> [Extracted material]
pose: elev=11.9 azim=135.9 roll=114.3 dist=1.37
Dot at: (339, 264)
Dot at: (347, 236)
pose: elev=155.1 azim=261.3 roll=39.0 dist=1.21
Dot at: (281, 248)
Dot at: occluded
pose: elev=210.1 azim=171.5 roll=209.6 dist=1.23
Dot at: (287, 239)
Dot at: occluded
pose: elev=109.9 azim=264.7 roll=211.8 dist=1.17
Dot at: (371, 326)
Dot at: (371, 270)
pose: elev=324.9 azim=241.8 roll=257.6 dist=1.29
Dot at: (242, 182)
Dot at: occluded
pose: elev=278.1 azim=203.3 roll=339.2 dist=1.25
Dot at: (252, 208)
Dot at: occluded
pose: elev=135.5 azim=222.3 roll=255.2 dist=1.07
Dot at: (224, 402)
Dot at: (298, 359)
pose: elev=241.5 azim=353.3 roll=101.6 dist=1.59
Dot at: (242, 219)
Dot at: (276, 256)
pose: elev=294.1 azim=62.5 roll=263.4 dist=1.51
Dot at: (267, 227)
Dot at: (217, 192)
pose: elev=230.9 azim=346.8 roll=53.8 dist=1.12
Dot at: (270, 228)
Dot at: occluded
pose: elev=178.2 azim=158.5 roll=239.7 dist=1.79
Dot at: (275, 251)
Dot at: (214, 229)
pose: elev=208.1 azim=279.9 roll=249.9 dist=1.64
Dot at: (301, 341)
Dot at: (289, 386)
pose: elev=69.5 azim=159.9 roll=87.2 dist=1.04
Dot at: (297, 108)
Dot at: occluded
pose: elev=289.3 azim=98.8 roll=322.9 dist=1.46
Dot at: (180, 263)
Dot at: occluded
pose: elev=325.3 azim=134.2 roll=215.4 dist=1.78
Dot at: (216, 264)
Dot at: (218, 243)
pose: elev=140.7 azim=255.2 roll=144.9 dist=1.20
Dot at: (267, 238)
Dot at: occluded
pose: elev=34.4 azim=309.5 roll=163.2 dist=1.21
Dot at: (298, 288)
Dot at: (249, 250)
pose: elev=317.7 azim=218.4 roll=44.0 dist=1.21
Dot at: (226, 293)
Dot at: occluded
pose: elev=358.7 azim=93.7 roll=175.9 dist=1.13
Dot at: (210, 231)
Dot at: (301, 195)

> [What you are asked to do]
Can you convert the entries into a numbered list, leaving out blank lines, beginning at the line that contains "pose: elev=34.4 azim=309.5" and continuing through the end of the entries?

> [Solved exercise]
1. pose: elev=34.4 azim=309.5 roll=163.2 dist=1.21
2. Dot at: (298, 288)
3. Dot at: (249, 250)
4. pose: elev=317.7 azim=218.4 roll=44.0 dist=1.21
5. Dot at: (226, 293)
6. Dot at: occluded
7. pose: elev=358.7 azim=93.7 roll=175.9 dist=1.13
8. Dot at: (210, 231)
9. Dot at: (301, 195)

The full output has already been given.